## What is expected:
Read through the entries below and return each line with the word "Tendance".

(Page-level text extractions)
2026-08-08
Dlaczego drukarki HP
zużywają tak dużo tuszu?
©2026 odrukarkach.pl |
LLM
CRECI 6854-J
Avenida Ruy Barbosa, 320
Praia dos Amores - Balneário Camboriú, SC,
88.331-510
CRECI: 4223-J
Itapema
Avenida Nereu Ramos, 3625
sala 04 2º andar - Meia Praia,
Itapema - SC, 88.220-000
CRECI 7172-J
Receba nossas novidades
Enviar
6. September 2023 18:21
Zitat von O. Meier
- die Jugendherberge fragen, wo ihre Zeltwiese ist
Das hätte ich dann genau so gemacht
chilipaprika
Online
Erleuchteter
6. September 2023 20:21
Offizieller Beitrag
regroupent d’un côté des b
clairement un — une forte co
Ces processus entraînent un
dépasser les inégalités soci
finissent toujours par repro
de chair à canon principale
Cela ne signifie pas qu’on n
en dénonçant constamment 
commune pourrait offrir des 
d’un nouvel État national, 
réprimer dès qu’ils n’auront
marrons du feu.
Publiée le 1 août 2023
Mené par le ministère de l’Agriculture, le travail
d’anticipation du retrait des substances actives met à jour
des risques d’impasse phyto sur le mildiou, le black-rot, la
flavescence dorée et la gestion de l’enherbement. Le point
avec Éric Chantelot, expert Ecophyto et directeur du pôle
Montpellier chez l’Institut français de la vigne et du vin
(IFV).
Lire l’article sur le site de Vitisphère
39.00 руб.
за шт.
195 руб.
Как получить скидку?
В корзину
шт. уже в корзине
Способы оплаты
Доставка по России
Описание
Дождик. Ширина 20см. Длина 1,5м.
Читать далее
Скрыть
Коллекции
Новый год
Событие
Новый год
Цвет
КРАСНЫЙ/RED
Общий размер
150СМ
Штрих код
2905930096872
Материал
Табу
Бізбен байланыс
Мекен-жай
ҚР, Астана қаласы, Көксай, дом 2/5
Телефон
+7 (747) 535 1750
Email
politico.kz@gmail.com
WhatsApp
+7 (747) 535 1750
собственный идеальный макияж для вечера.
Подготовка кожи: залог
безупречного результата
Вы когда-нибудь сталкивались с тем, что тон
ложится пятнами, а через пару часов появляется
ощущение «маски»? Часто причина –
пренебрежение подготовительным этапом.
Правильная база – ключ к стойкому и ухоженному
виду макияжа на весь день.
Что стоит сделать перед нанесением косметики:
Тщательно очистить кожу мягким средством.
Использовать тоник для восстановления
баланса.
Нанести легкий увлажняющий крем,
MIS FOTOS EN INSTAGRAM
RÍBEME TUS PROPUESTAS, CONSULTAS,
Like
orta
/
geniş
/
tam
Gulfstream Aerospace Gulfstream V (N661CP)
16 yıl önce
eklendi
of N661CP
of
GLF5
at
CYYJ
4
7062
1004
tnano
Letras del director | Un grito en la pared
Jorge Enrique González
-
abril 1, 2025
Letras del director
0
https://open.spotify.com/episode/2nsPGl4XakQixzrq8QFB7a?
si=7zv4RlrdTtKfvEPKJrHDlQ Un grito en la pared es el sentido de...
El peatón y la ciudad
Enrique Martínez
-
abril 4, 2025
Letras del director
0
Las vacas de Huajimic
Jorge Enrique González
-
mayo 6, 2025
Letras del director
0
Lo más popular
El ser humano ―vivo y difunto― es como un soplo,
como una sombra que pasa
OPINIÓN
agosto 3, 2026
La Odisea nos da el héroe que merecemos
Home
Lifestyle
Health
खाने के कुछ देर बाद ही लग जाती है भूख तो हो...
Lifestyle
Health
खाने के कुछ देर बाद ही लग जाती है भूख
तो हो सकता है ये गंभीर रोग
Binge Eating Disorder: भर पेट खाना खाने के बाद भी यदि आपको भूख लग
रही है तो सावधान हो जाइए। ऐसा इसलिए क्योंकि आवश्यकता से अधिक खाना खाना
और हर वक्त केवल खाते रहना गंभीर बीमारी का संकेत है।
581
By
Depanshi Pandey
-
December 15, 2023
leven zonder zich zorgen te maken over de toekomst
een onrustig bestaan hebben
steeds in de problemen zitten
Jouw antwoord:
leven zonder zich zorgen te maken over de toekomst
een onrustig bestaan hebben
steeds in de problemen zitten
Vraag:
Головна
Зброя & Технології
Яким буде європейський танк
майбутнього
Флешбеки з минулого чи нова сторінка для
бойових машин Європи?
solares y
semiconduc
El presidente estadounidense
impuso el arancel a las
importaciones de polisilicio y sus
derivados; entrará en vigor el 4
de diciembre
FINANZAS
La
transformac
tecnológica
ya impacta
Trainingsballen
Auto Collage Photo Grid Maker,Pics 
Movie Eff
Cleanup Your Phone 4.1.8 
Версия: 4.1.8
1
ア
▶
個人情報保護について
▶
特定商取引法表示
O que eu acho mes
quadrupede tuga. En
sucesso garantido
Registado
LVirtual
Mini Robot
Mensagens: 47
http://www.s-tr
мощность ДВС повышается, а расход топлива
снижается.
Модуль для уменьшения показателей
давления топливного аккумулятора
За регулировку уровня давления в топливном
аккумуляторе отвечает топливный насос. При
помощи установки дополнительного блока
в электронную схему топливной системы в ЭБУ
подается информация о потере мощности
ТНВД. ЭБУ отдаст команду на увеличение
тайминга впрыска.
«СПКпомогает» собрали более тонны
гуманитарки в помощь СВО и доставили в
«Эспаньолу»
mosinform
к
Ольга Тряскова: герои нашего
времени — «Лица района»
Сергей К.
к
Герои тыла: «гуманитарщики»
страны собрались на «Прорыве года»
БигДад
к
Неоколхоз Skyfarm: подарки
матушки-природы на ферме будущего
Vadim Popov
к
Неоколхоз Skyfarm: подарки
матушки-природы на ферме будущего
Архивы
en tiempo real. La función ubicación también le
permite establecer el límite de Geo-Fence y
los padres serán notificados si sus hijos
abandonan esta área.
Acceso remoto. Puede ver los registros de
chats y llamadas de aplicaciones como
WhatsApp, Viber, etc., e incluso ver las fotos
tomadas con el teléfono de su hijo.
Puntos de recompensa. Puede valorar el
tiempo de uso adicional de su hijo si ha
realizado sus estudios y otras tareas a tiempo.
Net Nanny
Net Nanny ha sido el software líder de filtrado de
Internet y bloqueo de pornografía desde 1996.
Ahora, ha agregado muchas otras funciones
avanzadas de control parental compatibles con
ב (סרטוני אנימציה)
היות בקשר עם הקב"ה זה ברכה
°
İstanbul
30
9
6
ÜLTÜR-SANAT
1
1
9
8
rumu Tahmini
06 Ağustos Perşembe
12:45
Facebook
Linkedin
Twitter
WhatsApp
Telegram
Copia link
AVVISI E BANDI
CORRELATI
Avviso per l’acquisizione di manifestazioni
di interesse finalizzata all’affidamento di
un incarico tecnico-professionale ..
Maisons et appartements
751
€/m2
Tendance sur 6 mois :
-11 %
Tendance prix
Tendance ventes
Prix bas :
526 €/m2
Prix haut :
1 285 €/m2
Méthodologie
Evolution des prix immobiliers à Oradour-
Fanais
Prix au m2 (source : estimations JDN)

## Solution to the problem:
Tendance sur 6 mois :
Tendance prix
Tendance ventes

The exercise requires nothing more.